María al pie de la Cruz

Claudio Marsico

En todos los momentos del año es oportuno hacer una reflexión acerca de los dolores de la Virgen María cuando se encontraba al pie de la cruz de Cristo.

Lo que Jesús sufrió en su cuerpo y en su alma, María lo sufrió en su corazón. Ella estaba espiritualmente clavada en la cruz ofreciéndose al Padre junto con su hijo porque Cristo nos salvó con su sangre y María, con el mar de lágrimas que brotaban de sus ojos enrojecidos.

Jesús, que era el Hijo de Dios, el que nos estaba salvando, estaba clavado en la cruz, muriendo de la forma, que en esa época lo hacía, el más vil de los delincuentes. Sufría las burlas y los salivazos de los mismos por quienes estaba dando su vida. Y allí, junto a la cruz, latía el corazón de María, el más tierno y dulce de todos los corazones, atravesado de dolor por culpa de nuestros pecados. 

La presencia de la Virgen aumentaba el sufrimiento de Jesús, aunque también era un consuelo para El.

Pero, a pesar de tanto sufrimiento, María no rechazó la espada que le traspasaba su pecho. ¿Qué madre, si pudiese, no elegiría morirse en lugar de su hijo?. Pero en estos momentos dolorosos, la Virgen, vuelve a darnos ejemplo de amor a Dios entregándose totalmente a El, igual que en la Anunciación, porque esta Madre entregó lo que más quería: su propio Hijo.

María está junto a la cruz, herida profundamente en su corazón de madre, pero erguida y fuerte en su entrega. Es la primera y más perfecta seguidora del Señor, porque con mayor intensidad que nadie, toma sobre sí la carga de la cruz y la lleva con amor íntegro.

En el Calvario el Padre nos muestra, a todos los hombres, cuanto nos ama y es el momento de la derrota de Satanás. Pero para María es la hora de la fidelidad y de la fe, de la ratificación de su primer SÍ. Y en Ella se hace carne la actitud central en la vida de Jesús: "Padre, no se haga mi voluntad, sino la tuya". Esa es su alegría y su aliento aún en el dolor.

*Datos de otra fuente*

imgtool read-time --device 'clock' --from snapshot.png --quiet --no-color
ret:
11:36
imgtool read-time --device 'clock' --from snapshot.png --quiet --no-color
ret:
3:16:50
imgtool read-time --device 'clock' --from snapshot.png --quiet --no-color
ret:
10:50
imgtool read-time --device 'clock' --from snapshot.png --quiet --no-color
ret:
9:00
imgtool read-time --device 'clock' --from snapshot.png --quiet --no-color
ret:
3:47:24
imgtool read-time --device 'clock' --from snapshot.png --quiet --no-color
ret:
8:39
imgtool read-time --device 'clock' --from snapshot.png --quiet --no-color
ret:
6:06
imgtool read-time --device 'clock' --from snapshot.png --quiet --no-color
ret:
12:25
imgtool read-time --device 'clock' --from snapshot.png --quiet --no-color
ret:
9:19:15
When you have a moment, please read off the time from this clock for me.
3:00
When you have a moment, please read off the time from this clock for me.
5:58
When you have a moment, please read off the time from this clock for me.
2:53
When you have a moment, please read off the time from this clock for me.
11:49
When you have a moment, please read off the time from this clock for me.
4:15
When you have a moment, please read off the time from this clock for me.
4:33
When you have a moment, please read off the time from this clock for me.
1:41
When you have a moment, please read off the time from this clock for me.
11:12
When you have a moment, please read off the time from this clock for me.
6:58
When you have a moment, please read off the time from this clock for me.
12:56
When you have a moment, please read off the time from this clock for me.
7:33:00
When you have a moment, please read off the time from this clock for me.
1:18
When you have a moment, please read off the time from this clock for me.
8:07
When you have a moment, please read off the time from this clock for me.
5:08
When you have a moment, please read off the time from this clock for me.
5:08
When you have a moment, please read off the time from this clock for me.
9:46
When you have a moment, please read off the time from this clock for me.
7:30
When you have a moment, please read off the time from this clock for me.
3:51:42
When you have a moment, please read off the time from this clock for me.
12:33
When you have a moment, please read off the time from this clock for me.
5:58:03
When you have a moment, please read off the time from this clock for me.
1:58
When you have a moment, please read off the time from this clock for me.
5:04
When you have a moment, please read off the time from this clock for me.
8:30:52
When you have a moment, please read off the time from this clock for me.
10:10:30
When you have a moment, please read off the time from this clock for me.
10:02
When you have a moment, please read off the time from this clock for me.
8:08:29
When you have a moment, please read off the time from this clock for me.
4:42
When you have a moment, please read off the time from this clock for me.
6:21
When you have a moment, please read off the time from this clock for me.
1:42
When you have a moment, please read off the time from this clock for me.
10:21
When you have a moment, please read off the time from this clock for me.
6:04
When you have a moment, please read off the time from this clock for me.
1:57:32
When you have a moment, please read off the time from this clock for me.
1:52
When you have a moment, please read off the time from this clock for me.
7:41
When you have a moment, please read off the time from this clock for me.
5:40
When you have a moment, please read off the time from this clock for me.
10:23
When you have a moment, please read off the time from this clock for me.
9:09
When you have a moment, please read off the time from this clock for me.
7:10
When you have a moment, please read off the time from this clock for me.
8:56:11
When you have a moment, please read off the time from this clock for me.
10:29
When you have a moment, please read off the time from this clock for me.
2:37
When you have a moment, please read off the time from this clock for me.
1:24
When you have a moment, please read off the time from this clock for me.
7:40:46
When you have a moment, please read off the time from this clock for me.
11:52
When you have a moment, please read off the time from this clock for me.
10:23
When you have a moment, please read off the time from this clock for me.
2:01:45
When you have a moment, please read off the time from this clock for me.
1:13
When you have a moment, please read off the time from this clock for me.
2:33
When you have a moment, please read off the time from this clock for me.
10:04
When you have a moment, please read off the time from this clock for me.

Ese amor crucificado de María se vuelve un amor fecundo. Jesús no se ofrenda por sí mismo, sino por nosotros. María no sufre por sí misma, lo hace por nosotros. No se repliega sobre su dolor, lo abre a sus hermanos, representados en ese momento por el discípulo Juan. Jesús, al pronunciar, desde la cruz, las palabras "Mujer, ahí tienes a tu hijo", nos dio a su propia madre como nuestra madre. Entonces María, nos tomó a todos los hombres como sus hijos y con el mismo amor y fidelidad con que permaneció junto a Jesús en el Calvario, permanece junto a nosotros toda la vida. Y Dios ha querido que nosotros, como hijos de María, recibamos todo nuestro alimento espiritual de las manos de Ella, que es la mejor de todas las madres. 

Fuente: Servicio de Pastoral Universitaria - Arquidiócesis de Buenos Aires.